C’est ce qu’on appelle l’effet “ter­rier de lapin”. “C’est-à-dire que, dès que vous com­men­cez à inter­agir avec cer­tains conte­nus, ça vous entraîne dans une spi­rale un peu plus radi­cale. Et c’est le dan­ger que je vois avec les comptes ‘paren­ta­li­té natu­relle’, Montessori, etc. Beaucoup de choses là-​dedans sont assez inno­centes, mais peuvent entraî­ner vers des conte­nus plus dan­ge­reux, avec des effets de dés­in­for­ma­tion (notam­ment en san­té), de rup­ture et de per­tur­ba­tion du dis­cours poli­tique”, alerte Cécile Simmons. Qui rap­pelle, au pas­sage, que ces com­mu­nau­tés paren­tales 2.0 viennent iso­ler les parents qui viennent y cher­cher… une com­mu­nau­té, justement.

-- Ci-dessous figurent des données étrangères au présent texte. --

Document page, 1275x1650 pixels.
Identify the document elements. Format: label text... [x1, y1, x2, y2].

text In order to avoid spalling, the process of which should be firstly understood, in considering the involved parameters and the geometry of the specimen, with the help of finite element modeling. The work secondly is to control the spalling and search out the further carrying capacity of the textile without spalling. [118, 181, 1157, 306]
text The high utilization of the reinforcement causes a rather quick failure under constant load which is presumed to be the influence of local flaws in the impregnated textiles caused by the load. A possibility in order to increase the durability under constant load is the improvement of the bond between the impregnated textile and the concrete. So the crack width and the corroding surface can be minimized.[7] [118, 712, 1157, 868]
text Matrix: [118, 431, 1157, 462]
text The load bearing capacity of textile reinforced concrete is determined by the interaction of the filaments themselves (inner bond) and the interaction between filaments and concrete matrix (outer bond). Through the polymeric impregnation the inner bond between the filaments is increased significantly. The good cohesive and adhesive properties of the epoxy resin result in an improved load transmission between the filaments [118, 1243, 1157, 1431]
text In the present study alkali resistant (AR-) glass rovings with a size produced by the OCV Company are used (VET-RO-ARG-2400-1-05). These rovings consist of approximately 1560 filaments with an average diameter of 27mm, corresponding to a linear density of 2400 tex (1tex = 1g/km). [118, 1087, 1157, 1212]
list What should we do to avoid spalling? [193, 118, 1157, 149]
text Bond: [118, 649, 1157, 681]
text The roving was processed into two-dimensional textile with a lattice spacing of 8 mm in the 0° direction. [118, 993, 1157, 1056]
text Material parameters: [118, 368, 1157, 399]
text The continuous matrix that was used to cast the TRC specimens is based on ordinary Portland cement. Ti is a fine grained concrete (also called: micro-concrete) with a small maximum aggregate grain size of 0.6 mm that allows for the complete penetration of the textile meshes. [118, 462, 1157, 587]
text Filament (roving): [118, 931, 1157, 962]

“En tant que parent, lorsqu’on est seul, on peut pas­ser beau­coup de temps sur les réseaux sociaux à suivre ces influen­ceurs, qui offrent en réa­li­té de fausses com­mu­nau­tés. Ils ont des dis­cours qui sont très indi­vi­dua­listes, très axés sur l’amélioration de son foyer, sur l’optimisation indi­vi­duelle, par oppo­si­tion à la soli­da­ri­té col­lec­tive. Je pense que la meilleure chose qu’on puisse faire pour soi, c’est de sor­tir de ça et rem­pla­cer ces fausses com­mu­nau­tés en ligne par des vraies com­mu­nau­tés, avec les parents qui nous entourent au quo­ti­dien”, résume Cécile Simmons. Des parents aus­si impar­faits que nous, mais bien plus authen­tiques, fina­le­ment, que la plus nature des mom­fluen­ceuses.